Can I Receive Independent Study or Research Credit From My University/College for this REU/RET Site? Possibly, but that decision is entirely up to your chair and dean at your home university/college. We are happy to provide a letter of support for such credit, but it will be at the discretion of your university/college. As a NSF-funded program we do not require or except universities/college to offer credit for this experience, but we will support the wishes of a student’s home university/college.

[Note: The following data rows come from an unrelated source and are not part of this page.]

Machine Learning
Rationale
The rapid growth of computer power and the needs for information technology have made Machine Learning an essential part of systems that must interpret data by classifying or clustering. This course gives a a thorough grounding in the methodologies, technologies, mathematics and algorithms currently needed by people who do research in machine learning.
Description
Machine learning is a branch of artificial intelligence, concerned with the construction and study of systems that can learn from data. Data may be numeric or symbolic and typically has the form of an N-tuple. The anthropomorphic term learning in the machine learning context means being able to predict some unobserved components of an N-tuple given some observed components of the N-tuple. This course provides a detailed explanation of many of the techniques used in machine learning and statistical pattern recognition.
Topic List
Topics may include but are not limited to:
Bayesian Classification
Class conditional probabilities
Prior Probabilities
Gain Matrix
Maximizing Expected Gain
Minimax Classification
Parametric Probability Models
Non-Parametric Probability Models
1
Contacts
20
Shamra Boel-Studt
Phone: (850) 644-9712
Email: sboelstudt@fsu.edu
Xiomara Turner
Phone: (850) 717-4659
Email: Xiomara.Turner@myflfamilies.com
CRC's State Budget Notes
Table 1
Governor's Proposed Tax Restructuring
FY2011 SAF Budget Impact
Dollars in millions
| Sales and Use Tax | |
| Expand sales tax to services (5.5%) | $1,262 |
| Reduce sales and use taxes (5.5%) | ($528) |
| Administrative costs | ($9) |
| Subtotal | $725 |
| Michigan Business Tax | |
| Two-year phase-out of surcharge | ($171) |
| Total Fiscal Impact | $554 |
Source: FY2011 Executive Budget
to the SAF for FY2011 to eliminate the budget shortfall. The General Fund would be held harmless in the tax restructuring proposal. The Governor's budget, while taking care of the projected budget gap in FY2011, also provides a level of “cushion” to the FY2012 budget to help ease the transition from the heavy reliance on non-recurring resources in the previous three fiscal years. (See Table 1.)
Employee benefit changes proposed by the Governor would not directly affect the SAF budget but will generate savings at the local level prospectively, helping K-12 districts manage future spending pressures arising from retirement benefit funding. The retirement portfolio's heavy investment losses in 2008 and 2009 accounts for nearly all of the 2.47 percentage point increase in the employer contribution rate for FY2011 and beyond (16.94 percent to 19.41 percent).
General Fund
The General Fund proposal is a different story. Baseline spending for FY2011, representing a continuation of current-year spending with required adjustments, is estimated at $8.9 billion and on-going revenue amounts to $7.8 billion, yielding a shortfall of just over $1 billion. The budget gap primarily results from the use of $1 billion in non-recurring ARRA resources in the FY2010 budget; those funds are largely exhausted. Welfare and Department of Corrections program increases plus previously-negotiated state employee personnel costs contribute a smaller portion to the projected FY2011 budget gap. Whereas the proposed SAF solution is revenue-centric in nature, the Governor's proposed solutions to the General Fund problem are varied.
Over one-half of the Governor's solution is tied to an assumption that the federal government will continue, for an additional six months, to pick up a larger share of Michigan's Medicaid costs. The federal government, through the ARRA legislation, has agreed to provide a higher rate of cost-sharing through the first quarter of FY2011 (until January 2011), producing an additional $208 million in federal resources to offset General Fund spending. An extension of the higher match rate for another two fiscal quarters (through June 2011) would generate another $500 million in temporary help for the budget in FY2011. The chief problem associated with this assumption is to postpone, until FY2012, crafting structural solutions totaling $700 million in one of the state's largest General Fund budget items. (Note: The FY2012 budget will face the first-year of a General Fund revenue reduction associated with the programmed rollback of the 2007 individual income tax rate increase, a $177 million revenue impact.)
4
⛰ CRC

I am a Graduate Student or Graduating Before July 23, 2020 Am I Eligible for the REU? NSF requires that a student be enrolled in an undergraduate degree program at time of participation in the REU, so a student that just graduated or is a graduate student would not be eligible. However, if you are a K-12 teacher, you can apply to our RET component.
Do I have to have GIS training/experience to be eligible? No, we welcome students will all backgrounds. We request that REU/RET students have an interest in learning and applying GIS with communities. Previous experience with GIS is not required. We also welcome students with backgrounds in qualitative methods and mixed methods, since our REU/RET emphasizes mixed methods research.